Assigned task: Nothing is to be altered; the data must be repeated exactly.

[Dataset]

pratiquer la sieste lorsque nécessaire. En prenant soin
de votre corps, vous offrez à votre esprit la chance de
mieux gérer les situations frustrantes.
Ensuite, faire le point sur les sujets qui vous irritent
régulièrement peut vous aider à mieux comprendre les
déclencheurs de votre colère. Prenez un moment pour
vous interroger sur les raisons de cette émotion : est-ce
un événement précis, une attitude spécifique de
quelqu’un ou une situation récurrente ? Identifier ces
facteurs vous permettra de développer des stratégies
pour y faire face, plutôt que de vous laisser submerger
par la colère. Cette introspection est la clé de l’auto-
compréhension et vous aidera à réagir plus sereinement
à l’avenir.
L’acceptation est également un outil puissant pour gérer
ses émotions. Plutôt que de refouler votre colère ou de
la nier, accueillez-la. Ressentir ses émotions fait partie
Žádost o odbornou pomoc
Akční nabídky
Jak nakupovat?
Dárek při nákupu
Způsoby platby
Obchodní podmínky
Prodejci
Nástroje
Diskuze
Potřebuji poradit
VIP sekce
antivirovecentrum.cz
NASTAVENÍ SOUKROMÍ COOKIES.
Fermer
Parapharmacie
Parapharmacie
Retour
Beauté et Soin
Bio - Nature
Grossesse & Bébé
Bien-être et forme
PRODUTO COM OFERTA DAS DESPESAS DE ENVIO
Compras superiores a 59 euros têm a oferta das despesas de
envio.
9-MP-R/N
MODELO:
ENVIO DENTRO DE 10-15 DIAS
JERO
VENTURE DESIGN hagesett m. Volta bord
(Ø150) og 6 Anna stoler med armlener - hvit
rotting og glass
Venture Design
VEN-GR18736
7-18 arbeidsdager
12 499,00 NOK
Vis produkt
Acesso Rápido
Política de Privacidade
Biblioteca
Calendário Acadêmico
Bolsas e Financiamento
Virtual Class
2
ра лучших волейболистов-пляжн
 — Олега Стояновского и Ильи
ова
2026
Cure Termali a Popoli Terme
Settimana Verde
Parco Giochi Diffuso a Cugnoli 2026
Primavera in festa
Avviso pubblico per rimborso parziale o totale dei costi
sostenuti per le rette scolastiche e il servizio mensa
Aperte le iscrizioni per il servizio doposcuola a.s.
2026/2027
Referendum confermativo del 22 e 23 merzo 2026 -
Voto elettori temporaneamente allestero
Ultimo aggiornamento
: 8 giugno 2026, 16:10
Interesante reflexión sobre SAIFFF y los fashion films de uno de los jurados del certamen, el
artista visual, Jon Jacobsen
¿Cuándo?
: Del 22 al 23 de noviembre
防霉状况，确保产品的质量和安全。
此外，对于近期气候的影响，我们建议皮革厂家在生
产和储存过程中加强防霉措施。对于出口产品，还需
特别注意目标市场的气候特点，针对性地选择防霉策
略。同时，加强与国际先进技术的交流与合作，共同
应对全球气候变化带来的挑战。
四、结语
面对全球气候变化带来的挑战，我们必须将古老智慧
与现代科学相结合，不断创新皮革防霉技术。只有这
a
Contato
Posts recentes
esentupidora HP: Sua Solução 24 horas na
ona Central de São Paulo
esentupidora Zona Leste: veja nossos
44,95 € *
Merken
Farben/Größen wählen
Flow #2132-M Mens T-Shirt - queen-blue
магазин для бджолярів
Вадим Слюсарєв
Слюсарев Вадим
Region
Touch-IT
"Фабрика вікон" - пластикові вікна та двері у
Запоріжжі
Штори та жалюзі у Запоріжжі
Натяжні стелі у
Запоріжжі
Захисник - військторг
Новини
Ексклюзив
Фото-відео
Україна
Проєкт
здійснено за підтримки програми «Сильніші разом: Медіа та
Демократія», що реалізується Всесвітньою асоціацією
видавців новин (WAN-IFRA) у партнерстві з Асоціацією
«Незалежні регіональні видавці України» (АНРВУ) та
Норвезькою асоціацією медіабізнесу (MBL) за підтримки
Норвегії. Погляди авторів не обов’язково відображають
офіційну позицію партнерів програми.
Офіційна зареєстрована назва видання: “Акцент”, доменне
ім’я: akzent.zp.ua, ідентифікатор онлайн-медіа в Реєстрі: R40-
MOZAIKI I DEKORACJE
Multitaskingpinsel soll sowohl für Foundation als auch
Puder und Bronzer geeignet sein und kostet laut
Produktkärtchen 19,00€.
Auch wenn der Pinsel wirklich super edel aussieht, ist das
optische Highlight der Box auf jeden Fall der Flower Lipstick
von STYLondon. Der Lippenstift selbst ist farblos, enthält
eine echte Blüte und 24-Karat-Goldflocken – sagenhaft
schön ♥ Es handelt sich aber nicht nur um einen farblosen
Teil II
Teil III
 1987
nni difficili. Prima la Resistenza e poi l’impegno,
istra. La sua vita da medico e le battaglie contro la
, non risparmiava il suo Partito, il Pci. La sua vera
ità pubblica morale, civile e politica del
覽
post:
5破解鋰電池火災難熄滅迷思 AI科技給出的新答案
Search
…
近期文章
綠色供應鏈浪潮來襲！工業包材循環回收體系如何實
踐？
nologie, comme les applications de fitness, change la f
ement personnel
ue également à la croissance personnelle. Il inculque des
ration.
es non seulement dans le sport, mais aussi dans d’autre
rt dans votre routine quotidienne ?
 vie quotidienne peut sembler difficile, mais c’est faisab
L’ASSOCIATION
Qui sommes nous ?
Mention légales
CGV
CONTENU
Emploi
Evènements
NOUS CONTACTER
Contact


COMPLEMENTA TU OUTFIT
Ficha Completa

[/Dataset]

Your solution:
pratiquer la sieste lorsque nécessaire. En prenant soin
de votre corps, vous offrez à votre esprit la chance de
mieux gérer les situations frustrantes.
Ensuite, faire le point sur les sujets qui vous irritent
régulièrement peut vous aider à mieux comprendre les
déclencheurs de votre colère. Prenez un moment pour
vous interroger sur les raisons de cette émotion : est-ce
un événement précis, une attitude spécifique de
quelqu’un ou une situation récurrente ? Identifier ces
facteurs vous permettra de développer des stratégies
pour y faire face, plutôt que de vous laisser submerger
par la colère. Cette introspection est la clé de l’auto-
compréhension et vous aidera à réagir plus sereinement
à l’avenir.
L’acceptation est également un outil puissant pour gérer
ses émotions. Plutôt que de refouler votre colère ou de
la nier, accueillez-la. Ressentir ses émotions fait partie
Žádost o odbornou pomoc
Akční nabídky
Jak nakupovat?
Dárek při nákupu
Způsoby platby
Obchodní podmínky
Prodejci
Nástroje
Diskuze
Potřebuji poradit
VIP sekce
antivirovecentrum.cz
NASTAVENÍ SOUKROMÍ COOKIES.
Fermer
Parapharmacie
Parapharmacie
Retour
Beauté et Soin
Bio - Nature
Grossesse & Bébé
Bien-être et forme
PRODUTO COM OFERTA DAS DESPESAS DE ENVIO
Compras superiores a 59 euros têm a oferta das despesas de
envio.
9-MP-R/N
MODELO:
ENVIO DENTRO DE 10-15 DIAS
JERO
VENTURE DESIGN hagesett m. Volta bord
(Ø150) og 6 Anna stoler med armlener - hvit
rotting og glass
Venture Design
VEN-GR18736
7-18 arbeidsdager
12 499,00 NOK
Vis produkt
Acesso Rápido
Política de Privacidade
Biblioteca
Calendário Acadêmico
Bolsas e Financiamento
Virtual Class
2
ра лучших волейболистов-пляжн
 — Олега Стояновского и Ильи
ова
2026
Cure Termali a Popoli Terme
Settimana Verde
Parco Giochi Diffuso a Cugnoli 2026
Primavera in festa
Avviso pubblico per rimborso parziale o totale dei costi
sostenuti per le rette scolastiche e il servizio mensa
Aperte le iscrizioni per il servizio doposcuola a.s.
2026/2027
Referendum confermativo del 22 e 23 merzo 2026 -
Voto elettori temporaneamente allestero
Ultimo aggiornamento
: 8 giugno 2026, 16:10
Interesante reflexión sobre SAIFFF y los fashion films de uno de los jurados del certamen, el
artista visual, Jon Jacobsen
¿Cuándo?
: Del 22 al 23 de noviembre
防霉状况，确保产品的质量和安全。
此外，对于近期气候的影响，我们建议皮革厂家在生
产和储存过程中加强防霉措施。对于出口产品，还需
特别注意目标市场的气候特点，针对性地选择防霉策
略。同时，加强与国际先进技术的交流与合作，共同
应对全球气候变化带来的挑战。
四、结语
面对全球气候变化带来的挑战，我们必须将古老智慧
与现代科学相结合，不断创新皮革防霉技术。只有这
a
Contato
Posts recentes
esentupidora HP: Sua Solução 24 horas na
ona Central de São Paulo
esentupidora Zona Leste: veja nossos
44,95 € *
Merken
Farben/Größen wählen
Flow #2132-M Mens T-Shirt - queen-blue
магазин для бджолярів
Вадим Слюсарєв
Слюсарев Вадим
Region
Touch-IT
"Фабрика вікон" - пластикові вікна та двері у
Запоріжжі
Штори та жалюзі у Запоріжжі
Натяжні стелі у
Запоріжжі
Захисник - військторг
Новини
Ексклюзив
Фото-відео
Україна
Проєкт
здійснено за підтримки програми «Сильніші разом: Медіа та
Демократія», що реалізується Всесвітньою асоціацією
видавців новин (WAN-IFRA) у партнерстві з Асоціацією
«Незалежні регіональні видавці України» (АНРВУ) та
Норвезькою асоціацією медіабізнесу (MBL) за підтримки
Норвегії. Погляди авторів не обов’язково відображають
офіційну позицію партнерів програми.
Офіційна зареєстрована назва видання: “Акцент”, доменне
ім’я: akzent.zp.ua, ідентифікатор онлайн-медіа в Реєстрі: R40-
MOZAIKI I DEKORACJE
Multitaskingpinsel soll sowohl für Foundation als auch
Puder und Bronzer geeignet sein und kostet laut
Produktkärtchen 19,00€.
Auch wenn der Pinsel wirklich super edel aussieht, ist das
optische Highlight der Box auf jeden Fall der Flower Lipstick
von STYLondon. Der Lippenstift selbst ist farblos, enthält
eine echte Blüte und 24-Karat-Goldflocken – sagenhaft
schön ♥ Es handelt sich aber nicht nur um einen farblosen
Teil II
Teil III
 1987
nni difficili. Prima la Resistenza e poi l’impegno,
istra. La sua vita da medico e le battaglie contro la
, non risparmiava il suo Partito, il Pci. La sua vera
ità pubblica morale, civile e politica del
覽
post:
5破解鋰電池火災難熄滅迷思 AI科技給出的新答案
Search
…
近期文章
綠色供應鏈浪潮來襲！工業包材循環回收體系如何實
踐？
nologie, comme les applications de fitness, change la f
ement personnel
ue également à la croissance personnelle. Il inculque des
ration.
es non seulement dans le sport, mais aussi dans d’autre
rt dans votre routine quotidienne ?
 vie quotidienne peut sembler difficile, mais c’est faisab
L’ASSOCIATION
Qui sommes nous ?
Mention légales
CGV
CONTENU
Emploi
Evènements
NOUS CONTACTER
Contact


COMPLEMENTA TU OUTFIT
Ficha Completa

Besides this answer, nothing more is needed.